§ **Your objective**: The full listing should be set down again precisely.

§ **Task inputs**:
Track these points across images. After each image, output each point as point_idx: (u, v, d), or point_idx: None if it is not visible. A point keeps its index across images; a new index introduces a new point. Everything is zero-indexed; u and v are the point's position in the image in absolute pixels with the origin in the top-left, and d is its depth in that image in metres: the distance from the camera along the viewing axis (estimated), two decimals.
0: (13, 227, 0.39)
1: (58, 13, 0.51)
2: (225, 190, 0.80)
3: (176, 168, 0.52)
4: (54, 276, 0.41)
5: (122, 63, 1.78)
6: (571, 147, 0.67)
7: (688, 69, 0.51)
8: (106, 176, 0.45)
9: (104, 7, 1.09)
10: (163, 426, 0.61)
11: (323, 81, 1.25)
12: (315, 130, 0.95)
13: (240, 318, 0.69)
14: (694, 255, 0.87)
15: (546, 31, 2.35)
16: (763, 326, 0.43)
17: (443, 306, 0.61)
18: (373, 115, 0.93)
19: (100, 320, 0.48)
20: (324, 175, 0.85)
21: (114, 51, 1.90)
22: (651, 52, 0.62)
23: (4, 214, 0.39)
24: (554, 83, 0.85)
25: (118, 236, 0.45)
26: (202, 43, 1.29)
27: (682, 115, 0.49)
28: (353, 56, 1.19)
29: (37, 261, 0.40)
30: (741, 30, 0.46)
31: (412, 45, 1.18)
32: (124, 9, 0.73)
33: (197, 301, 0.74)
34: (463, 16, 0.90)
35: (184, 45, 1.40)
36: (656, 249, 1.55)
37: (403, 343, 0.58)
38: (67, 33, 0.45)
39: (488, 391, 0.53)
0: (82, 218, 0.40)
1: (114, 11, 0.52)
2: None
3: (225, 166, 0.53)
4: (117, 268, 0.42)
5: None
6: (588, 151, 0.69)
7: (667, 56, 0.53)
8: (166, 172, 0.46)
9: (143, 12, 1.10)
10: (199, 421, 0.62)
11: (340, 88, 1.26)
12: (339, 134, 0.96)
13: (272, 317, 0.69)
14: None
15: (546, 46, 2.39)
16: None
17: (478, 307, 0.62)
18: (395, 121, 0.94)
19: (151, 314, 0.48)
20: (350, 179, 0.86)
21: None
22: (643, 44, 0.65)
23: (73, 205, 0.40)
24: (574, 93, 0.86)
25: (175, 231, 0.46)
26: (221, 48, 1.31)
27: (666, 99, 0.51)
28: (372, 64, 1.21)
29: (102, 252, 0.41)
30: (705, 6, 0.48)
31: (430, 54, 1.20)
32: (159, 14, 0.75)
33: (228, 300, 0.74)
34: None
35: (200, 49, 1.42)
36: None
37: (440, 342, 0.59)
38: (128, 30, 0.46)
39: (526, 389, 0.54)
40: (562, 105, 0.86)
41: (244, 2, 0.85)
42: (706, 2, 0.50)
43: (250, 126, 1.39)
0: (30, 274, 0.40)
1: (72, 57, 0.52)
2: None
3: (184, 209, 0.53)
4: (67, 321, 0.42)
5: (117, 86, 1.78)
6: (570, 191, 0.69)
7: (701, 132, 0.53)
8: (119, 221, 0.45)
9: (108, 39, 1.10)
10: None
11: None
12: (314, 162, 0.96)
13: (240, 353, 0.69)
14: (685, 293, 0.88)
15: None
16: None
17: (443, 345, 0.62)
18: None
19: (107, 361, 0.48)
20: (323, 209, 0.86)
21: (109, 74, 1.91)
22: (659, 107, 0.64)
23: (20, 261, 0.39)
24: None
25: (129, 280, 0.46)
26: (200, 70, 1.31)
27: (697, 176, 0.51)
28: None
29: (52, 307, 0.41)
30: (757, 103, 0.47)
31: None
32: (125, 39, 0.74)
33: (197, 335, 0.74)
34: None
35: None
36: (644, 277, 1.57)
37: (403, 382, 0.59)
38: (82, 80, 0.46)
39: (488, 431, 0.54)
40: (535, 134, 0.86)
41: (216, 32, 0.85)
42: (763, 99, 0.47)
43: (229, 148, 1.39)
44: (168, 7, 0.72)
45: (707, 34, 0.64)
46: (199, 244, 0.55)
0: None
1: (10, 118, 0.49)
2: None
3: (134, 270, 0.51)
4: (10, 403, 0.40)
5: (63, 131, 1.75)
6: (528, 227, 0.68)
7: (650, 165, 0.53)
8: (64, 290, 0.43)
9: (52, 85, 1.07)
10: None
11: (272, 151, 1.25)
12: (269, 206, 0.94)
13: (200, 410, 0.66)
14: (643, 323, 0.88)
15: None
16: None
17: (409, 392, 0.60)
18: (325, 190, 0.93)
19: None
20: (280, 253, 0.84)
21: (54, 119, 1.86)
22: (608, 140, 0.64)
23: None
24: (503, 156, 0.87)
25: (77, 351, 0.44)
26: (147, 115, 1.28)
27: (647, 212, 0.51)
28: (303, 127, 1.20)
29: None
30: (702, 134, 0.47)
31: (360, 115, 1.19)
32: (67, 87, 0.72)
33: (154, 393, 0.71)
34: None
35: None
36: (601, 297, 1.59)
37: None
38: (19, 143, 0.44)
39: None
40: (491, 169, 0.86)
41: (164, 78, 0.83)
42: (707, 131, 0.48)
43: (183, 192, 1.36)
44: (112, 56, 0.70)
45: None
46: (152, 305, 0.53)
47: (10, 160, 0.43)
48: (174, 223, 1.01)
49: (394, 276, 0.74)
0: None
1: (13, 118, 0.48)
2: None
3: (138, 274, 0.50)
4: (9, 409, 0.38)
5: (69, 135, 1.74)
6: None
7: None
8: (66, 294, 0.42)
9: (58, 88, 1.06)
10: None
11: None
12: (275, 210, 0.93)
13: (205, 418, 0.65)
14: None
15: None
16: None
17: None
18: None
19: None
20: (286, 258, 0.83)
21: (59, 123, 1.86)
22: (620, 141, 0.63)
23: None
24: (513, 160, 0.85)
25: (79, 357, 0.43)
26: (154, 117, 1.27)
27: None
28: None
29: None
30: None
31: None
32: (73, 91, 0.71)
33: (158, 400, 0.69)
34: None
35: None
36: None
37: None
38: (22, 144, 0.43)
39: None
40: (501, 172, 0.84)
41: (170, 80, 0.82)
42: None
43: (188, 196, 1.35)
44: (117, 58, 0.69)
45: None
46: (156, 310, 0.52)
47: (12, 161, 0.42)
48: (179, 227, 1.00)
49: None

§ **Answer below**:
Track these points across images. After each image, output each point as point_idx: (u, v, d), or point_idx: None if it is not visible. A point keeps its index across images; a new index introduces a new point. Everything is zero-indexed; u and v are the point's position in the image in absolute pixels with the origin in the top-left, and d is its depth in that image in metres: the distance from the camera along the viewing axis (estimated), two decimals.
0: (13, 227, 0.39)
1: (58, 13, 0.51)
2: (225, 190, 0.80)
3: (176, 168, 0.52)
4: (54, 276, 0.41)
5: (122, 63, 1.78)
6: (571, 147, 0.67)
7: (688, 69, 0.51)
8: (106, 176, 0.45)
9: (104, 7, 1.09)
10: (163, 426, 0.61)
11: (323, 81, 1.25)
12: (315, 130, 0.95)
13: (240, 318, 0.69)
14: (694, 255, 0.87)
15: (546, 31, 2.35)
16: (763, 326, 0.43)
17: (443, 306, 0.61)
18: (373, 115, 0.93)
19: (100, 320, 0.48)
20: (324, 175, 0.85)
21: (114, 51, 1.90)
22: (651, 52, 0.62)
23: (4, 214, 0.39)
24: (554, 83, 0.85)
25: (118, 236, 0.45)
26: (202, 43, 1.29)
27: (682, 115, 0.49)
28: (353, 56, 1.19)
29: (37, 261, 0.40)
30: (741, 30, 0.46)
31: (412, 45, 1.18)
32: (124, 9, 0.73)
33: (197, 301, 0.74)
34: (463, 16, 0.90)
35: (184, 45, 1.40)
36: (656, 249, 1.55)
37: (403, 343, 0.58)
38: (67, 33, 0.45)
39: (488, 391, 0.53)
0: (82, 218, 0.40)
1: (114, 11, 0.52)
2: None
3: (225, 166, 0.53)
4: (117, 268, 0.42)
5: None
6: (588, 151, 0.69)
7: (667, 56, 0.53)
8: (166, 172, 0.46)
9: (143, 12, 1.10)
10: (199, 421, 0.62)
11: (340, 88, 1.26)
12: (339, 134, 0.96)
13: (272, 317, 0.69)
14: None
15: (546, 46, 2.39)
16: None
17: (478, 307, 0.62)
18: (395, 121, 0.94)
19: (151, 314, 0.48)
20: (350, 179, 0.86)
21: None
22: (643, 44, 0.65)
23: (73, 205, 0.40)
24: (574, 93, 0.86)
25: (175, 231, 0.46)
26: (221, 48, 1.31)
27: (666, 99, 0.51)
28: (372, 64, 1.21)
29: (102, 252, 0.41)
30: (705, 6, 0.48)
31: (430, 54, 1.20)
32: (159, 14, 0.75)
33: (228, 300, 0.74)
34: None
35: (200, 49, 1.42)
36: None
37: (440, 342, 0.59)
38: (128, 30, 0.46)
39: (526, 389, 0.54)
40: (562, 105, 0.86)
41: (244, 2, 0.85)
42: (706, 2, 0.50)
43: (250, 126, 1.39)
0: (30, 274, 0.40)
1: (72, 57, 0.52)
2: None
3: (184, 209, 0.53)
4: (67, 321, 0.42)
5: (117, 86, 1.78)
6: (570, 191, 0.69)
7: (701, 132, 0.53)
8: (119, 221, 0.45)
9: (108, 39, 1.10)
10: None
11: None
12: (314, 162, 0.96)
13: (240, 353, 0.69)
14: (685, 293, 0.88)
15: None
16: None
17: (443, 345, 0.62)
18: None
19: (107, 361, 0.48)
20: (323, 209, 0.86)
21: (109, 74, 1.91)
22: (659, 107, 0.64)
23: (20, 261, 0.39)
24: None
25: (129, 280, 0.46)
26: (200, 70, 1.31)
27: (697, 176, 0.51)
28: None
29: (52, 307, 0.41)
30: (757, 103, 0.47)
31: None
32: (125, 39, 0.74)
33: (197, 335, 0.74)
34: None
35: None
36: (644, 277, 1.57)
37: (403, 382, 0.59)
38: (82, 80, 0.46)
39: (488, 431, 0.54)
40: (535, 134, 0.86)
41: (216, 32, 0.85)
42: (763, 99, 0.47)
43: (229, 148, 1.39)
44: (168, 7, 0.72)
45: (707, 34, 0.64)
46: (199, 244, 0.55)
0: None
1: (10, 118, 0.49)
2: None
3: (134, 270, 0.51)
4: (10, 403, 0.40)
5: (63, 131, 1.75)
6: (528, 227, 0.68)
7: (650, 165, 0.53)
8: (64, 290, 0.43)
9: (52, 85, 1.07)
10: None
11: (272, 151, 1.25)
12: (269, 206, 0.94)
13: (200, 410, 0.66)
14: (643, 323, 0.88)
15: None
16: None
17: (409, 392, 0.60)
18: (325, 190, 0.93)
19: None
20: (280, 253, 0.84)
21: (54, 119, 1.86)
22: (608, 140, 0.64)
23: None
24: (503, 156, 0.87)
25: (77, 351, 0.44)
26: (147, 115, 1.28)
27: (647, 212, 0.51)
28: (303, 127, 1.20)
29: None
30: (702, 134, 0.47)
31: (360, 115, 1.19)
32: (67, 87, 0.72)
33: (154, 393, 0.71)
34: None
35: None
36: (601, 297, 1.59)
37: None
38: (19, 143, 0.44)
39: None
40: (491, 169, 0.86)
41: (164, 78, 0.83)
42: (707, 131, 0.48)
43: (183, 192, 1.36)
44: (112, 56, 0.70)
45: None
46: (152, 305, 0.53)
47: (10, 160, 0.43)
48: (174, 223, 1.01)
49: (394, 276, 0.74)
0: None
1: (13, 118, 0.48)
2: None
3: (138, 274, 0.50)
4: (9, 409, 0.38)
5: (69, 135, 1.74)
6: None
7: None
8: (66, 294, 0.42)
9: (58, 88, 1.06)
10: None
11: None
12: (275, 210, 0.93)
13: (205, 418, 0.65)
14: None
15: None
16: None
17: None
18: None
19: None
20: (286, 258, 0.83)
21: (59, 123, 1.86)
22: (620, 141, 0.63)
23: None
24: (513, 160, 0.85)
25: (79, 357, 0.43)
26: (154, 117, 1.27)
27: None
28: None
29: None
30: None
31: None
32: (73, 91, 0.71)
33: (158, 400, 0.69)
34: None
35: None
36: None
37: None
38: (22, 144, 0.43)
39: None
40: (501, 172, 0.84)
41: (170, 80, 0.82)
42: None
43: (188, 196, 1.35)
44: (117, 58, 0.69)
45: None
46: (156, 310, 0.52)
47: (12, 161, 0.42)
48: (179, 227, 1.00)
49: None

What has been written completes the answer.